Large companies in the US, UK and Germany have made far slower progress in reporting on social responsibility than on their green credentials, a Scottish research project has found.
The three-year study at the universities of Glasgow and Aberdeen, backed by the Economic and Social Research Council, will this week present some of its findings at an Edinburgh seminar staged by Scottish Business in the Community.
Using a database of 2000 companies split into the US, UK, Germany, and rest of the world, the academics have studied 150 reports on sustainability and CSR from big companies at three time periods most recently 2013.
Dr Kelly Kollman, senior lecturer at Glasgow University's School of Social and Political Sciences, said: "CSR is hard to define and very politically contested," she said. "What is put out seems to be ever-expanding and a moving target.What also makes it controversial is the extent to which it should be voluntary or incorporated into legal mandates."
The research suggested a set of globally-recognised best practices had emerged over the past decade, as typified by the UN Global Compact. Companies were now expected to measure their environmental, social and economic impacts, identify targets for improvement, audit their progress internally, and seek external verification to increase transparency.
"What NGOs and government would particularly like to see is comparable verifiable information from companies," Dr Kollman said. It was hoped this would promote "a collaborative learning process in which companies do mitigate negative impacts and are increasingly able to provide 'public good' where benefits accrue to society more generally".
She admitted that the focus was on large corporations because it was "genuinely more difficult for small and medium-sized firms to have the resources to implement these things”.
Dr Kollman said a major finding was a far lower level of reporting on labour or human rights issues. “Companies are very reluctant to set out and publish target goals in the social area, whereas in the environmental area they have clear, measurable targets to report their progress against.
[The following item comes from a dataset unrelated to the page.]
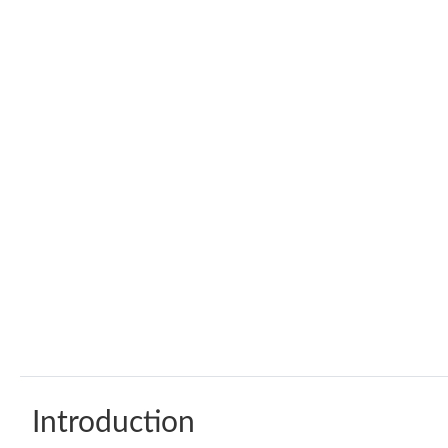
Introduction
It is starting to change a bit, the financial crisis has refocused firms a bit more towards labour issues, we are starting to see the living wage coming through, but very rarely do you see anyone setting a target for increasing the proportion of employees on the living wage.”
Last week German supermarket chain Lidl stole a march on competitors by promising to pay all its staff the Living Wage rate of £8.20 an hour.
The research has identified progress in several areas: supply chain due diligence, especially for human rights impacts; responsible lobbying, such as the plan for a lobby register at Holyrood; integrated reporting where CSR data appears in annual reports not separately; and co-regulation where governments require better reporting in areas such as employee welfare and gender representation in senior management.
Dr Kollman said this was based on the presumption that CSR performance could be improved through transparency rather than mandatory standards.